Publikumswirksam

Über die Rolle des Publikums in der Arena, einer Ausstellung oder im Theater ist mannigfach geschrieben worden. Es sei der zwölfte Mann, heißt es bei der Mannschaft, die bei einem Fußballspiel des Heimrechts wegen sich zuverlässig auf die lautstarke Unterstützung durch tausend heisere Kehlen stützt. Dessen Applaus sei das Brot des Künstlers, mit dem auch gern die Honorarabteilungen der Bühnen kompensatorisch rechnen, wenn sie ihn bei der dürftigen Bezahlung der Schauspieler eingepreist haben. Nur im miesepetrigen Deutschland gilt der Schönspieler, der „für die Galerie“ seine Kabinettstückchen zeigt, als abschätzige Figur auf dem Sportfeld, als ob es nicht Lust und Freude bereitete, wenn mit dem Ball Verblüffendes gezaubert wird. Für wen das also alles geschieht?

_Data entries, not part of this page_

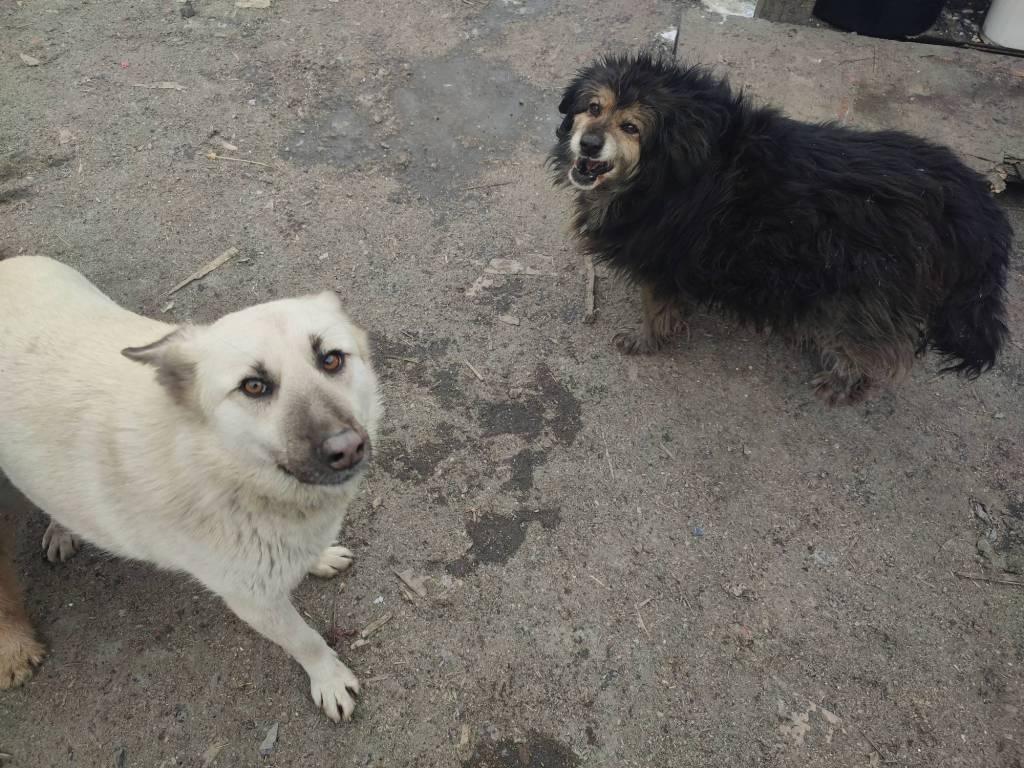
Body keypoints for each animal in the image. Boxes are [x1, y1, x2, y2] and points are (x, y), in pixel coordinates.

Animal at [0, 256, 381, 722]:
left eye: (331, 359)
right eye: (254, 386)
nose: (346, 449)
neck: (223, 470)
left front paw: (319, 557)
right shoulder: (253, 602)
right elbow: (305, 640)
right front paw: (328, 678)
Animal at [549, 53, 1011, 404]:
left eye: (631, 127)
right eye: (594, 108)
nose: (588, 144)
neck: (673, 163)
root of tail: (970, 201)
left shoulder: (662, 261)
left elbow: (656, 311)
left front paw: (645, 341)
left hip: (871, 292)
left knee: (883, 349)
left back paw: (844, 379)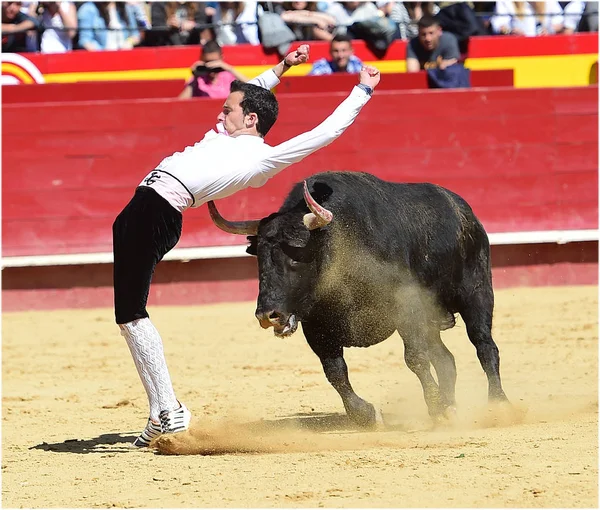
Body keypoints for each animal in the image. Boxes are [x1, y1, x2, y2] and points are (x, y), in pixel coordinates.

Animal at [209, 171, 508, 426]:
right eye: (259, 257)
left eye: (295, 256)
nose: (268, 315)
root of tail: (462, 208)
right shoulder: (316, 326)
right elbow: (335, 371)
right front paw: (367, 415)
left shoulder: (405, 307)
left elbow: (415, 358)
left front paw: (436, 408)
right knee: (446, 359)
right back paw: (452, 405)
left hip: (477, 293)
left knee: (484, 346)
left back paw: (498, 405)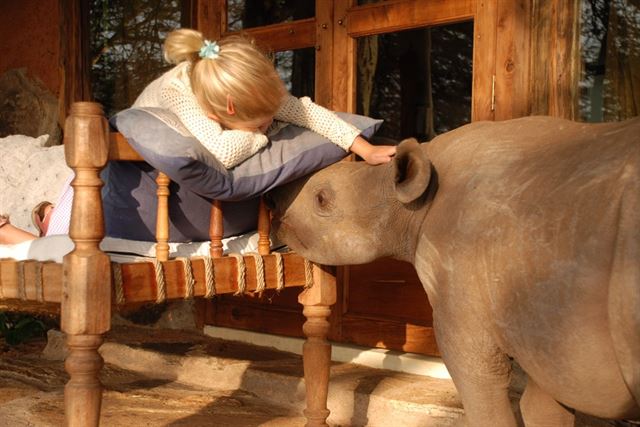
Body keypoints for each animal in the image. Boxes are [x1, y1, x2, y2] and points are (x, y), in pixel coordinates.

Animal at [268, 115, 640, 426]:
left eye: (321, 200)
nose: (276, 214)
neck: (414, 202)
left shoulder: (462, 289)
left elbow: (481, 388)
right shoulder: (543, 328)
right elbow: (543, 405)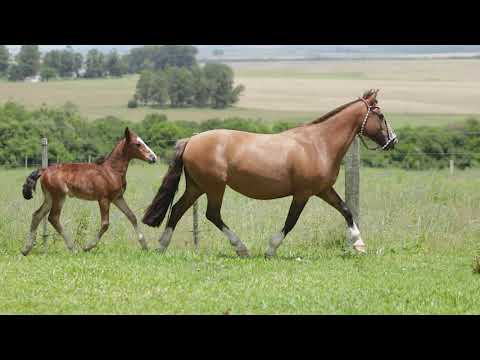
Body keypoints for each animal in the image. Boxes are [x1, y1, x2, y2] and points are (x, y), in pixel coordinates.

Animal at [21, 128, 157, 255]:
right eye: (137, 144)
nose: (153, 158)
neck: (111, 171)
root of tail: (44, 170)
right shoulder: (103, 199)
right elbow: (105, 224)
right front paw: (88, 247)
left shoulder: (117, 198)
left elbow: (131, 216)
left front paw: (144, 245)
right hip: (59, 196)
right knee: (53, 218)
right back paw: (73, 248)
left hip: (49, 197)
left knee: (37, 215)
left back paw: (26, 249)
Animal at [142, 90, 398, 258]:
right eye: (381, 115)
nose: (393, 141)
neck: (318, 144)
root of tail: (191, 140)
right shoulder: (303, 193)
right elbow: (291, 221)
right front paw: (270, 249)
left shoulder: (323, 190)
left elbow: (346, 210)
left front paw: (359, 244)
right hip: (214, 187)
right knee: (212, 214)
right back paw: (242, 249)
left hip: (197, 186)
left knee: (177, 210)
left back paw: (162, 246)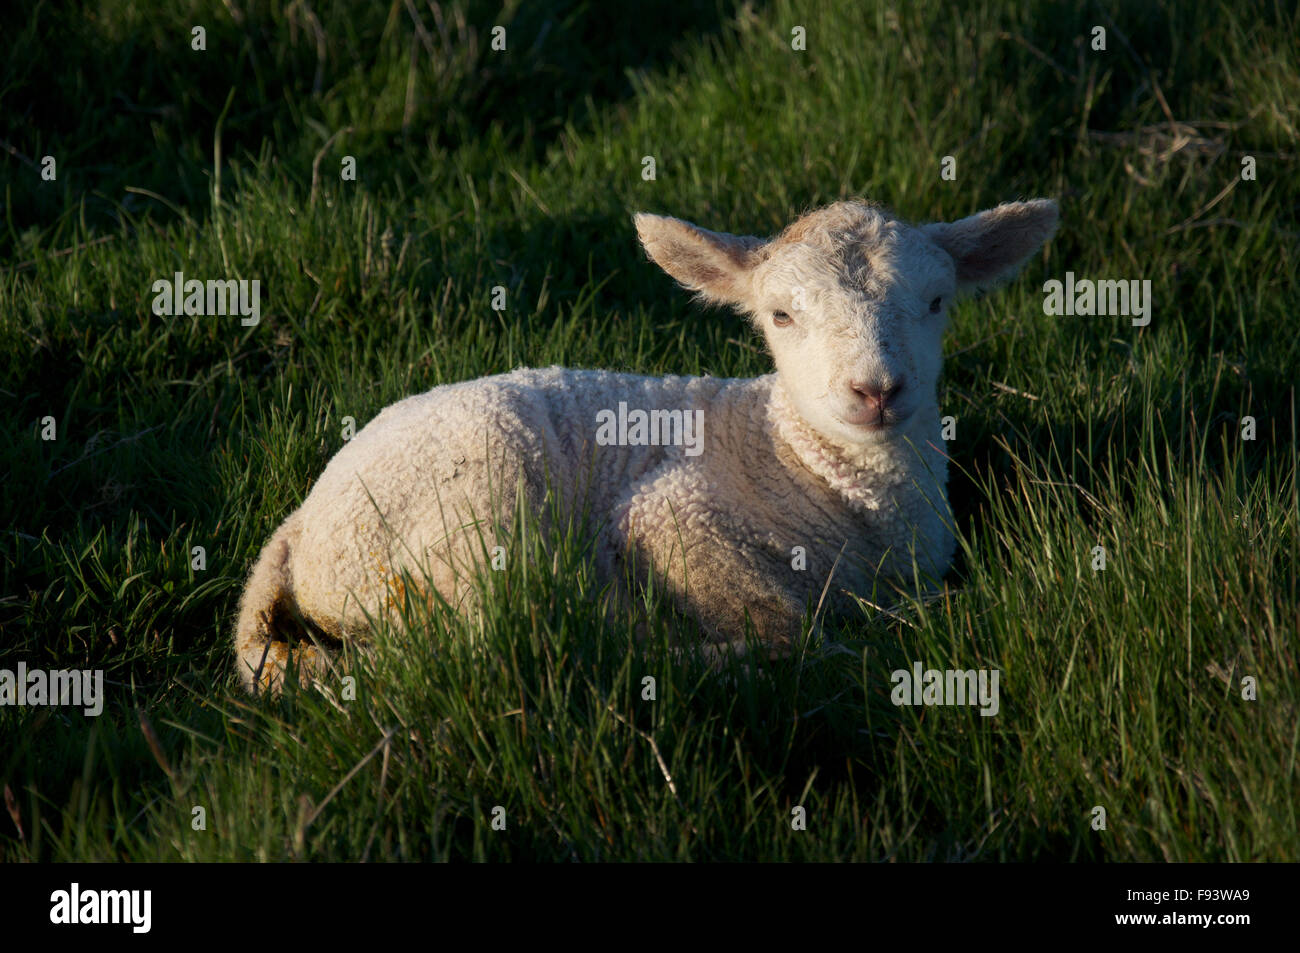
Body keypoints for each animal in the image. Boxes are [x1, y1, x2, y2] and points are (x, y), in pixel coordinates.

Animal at [233, 198, 1059, 693]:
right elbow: (788, 628)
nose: (876, 390)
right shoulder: (670, 512)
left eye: (937, 302)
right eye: (782, 315)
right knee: (486, 639)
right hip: (472, 501)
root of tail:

Ohne Zuschauer auf den Rängen, ohne das kaum unterdrückte Grummeln in den Reihen oder das eruptive Auflachen im Saal, das anerkennende Kopfnicken bei einer Vernissage ist die Darstellung des eigenen Könnens so unvollendet wie ein ungeküsster Schmollmund, dessen Lippen mit der Zeit spröde geworden sind. Das Publikum ist Teil des Spiels, wozu auch die heimliche Verachtung der Akteure gehört denen gegenüber, die nur zuschauen. „Ich meine, ganz unrecht hat ein Publikum ja nie“, schrieb schon Hugo von Hofmannsthal an Richard Strauss, zu dessen Opern er die Libretti beigesteuert hatte*. Geisterspiele, wie jetzt verordnet, nehmen dem Spiel den Geist.